Finding our role models


By Tinky Ningombam

As children we have lived fantastical lives. We have had imaginary friends, had conversations with imaginary characters and acted like rock-stars, superheroes or movie actors! The moment there was a new character that interested us, we were ready to emulate it. Some of us mimicked super-villains or psychopaths, disturbingly so! But no matter what or who we pretended to be, a princess, a caterpillar or a jumping frog, we lived these characters as truly as they were our own. So was and is one of the first artistic and creative things of our childhood – ROLE-PLAYING

When a child starts to role-play, the child’s mind opens up to relate to a different reality than his/her own, the beginning of imagining things that are NOT and yet which is quite plausible. Out of all the things that we act out to be, we have our favorites, characters or people that affect us. People that become our role-models.

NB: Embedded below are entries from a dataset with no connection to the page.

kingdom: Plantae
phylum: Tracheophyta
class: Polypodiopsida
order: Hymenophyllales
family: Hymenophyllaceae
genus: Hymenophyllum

Role models are people/characters that influences someone. Now who a kid picks as his/her role model is most of the time up to what and who he/she is exposed to. And how much one can control a kid is better left to be answered by experienced parents, who might espouse, is one of the herculean tasks in life. However, role-models are no doubt, one of the most important things that shape our life. Some kids search for role models in their parents, their teachers or more easily nowadays through major entertainment channels.

The great Greek philosopher Aristotle is known to have said that it is the moral duty of every citizen to act as a good role model. Well, we know how that pans out. We might not be blessed with magnanimous role-models in our family or community and hence kids turn to movie-stars or sportsmen, people who are in the public eye.

And we never really grow out of this tendency even as adults. Even till we are full grown, we search for role-models, for idols to lead us by example. Someone or something that we want to be. It can be literal or symbolic. We might try to be as fierce as a tiger, as mystical as a dragon. But in all these soul-searching yearning for a role model, somewhere somehow, what we adored or looked up to for inspiration in our childhood has a deeper impact than what we give credit to.


I believe that the most interesting part of a person’s life is the impressionable age of childhood: a time when one is free from biases, from drudgeries of normal life, from existential questions. And somehow it is this age that people tend to leave indelible memories that shape our future life.

Now how many of us tell our kids of real role- models? Of people who are just intelligent or honest farmers or social workers who have made a difference?  We clearly don’t because these are not glamorous people and they do not have glamorous jobs.  Somehow, we give dreams for kids about owning big fat cars and big huge mansions. We dress them up and give them dreams of princesses with tiaras and pom-pom dresses.  Only for the kid to find out some years later that normal people do not live in palaces or swim in a room full of gold coins or are millionaires like Bat-Man. What can be more depressing for a kid to finally own up to a normal boring life? To break this fantastical bubble.

And by all means, I do not imply that we cannot own big fat cars or live in huge mansions. Just that these are not the only goals in life to strive for. Hence, my grudge is not against mythical characters, not against super-humans, but against the lack of advice that kids get from real people about real stories that are more impressive and beautiful. I believe that we will leave a better place if we start by telling our kids about the brave fights we face in our own lives, the great stories of our forefathers, the tales of all the strong women who chose to own their destiny… these are the role models that kids should have. And most importantly, we need to become them.

“When a young person, even a gifted one, grows up without proximate living examples of what she may aspire to become–whether lawyer, scientist, artist, or leader in any realm–her goal remains abstract. Such models as appear in books or on the news, however inspiring or revered, are ultimately too remote to be real, let alone influential. But a role model in the flesh provides more than inspiration; his or her very existence is confirmation of possibilities one may have every reason to doubt, saying, `Yes, someone like me can do this.”  — Sonia Sotomayor, the first Hispanic and third woman appointed to the United States Supreme Court.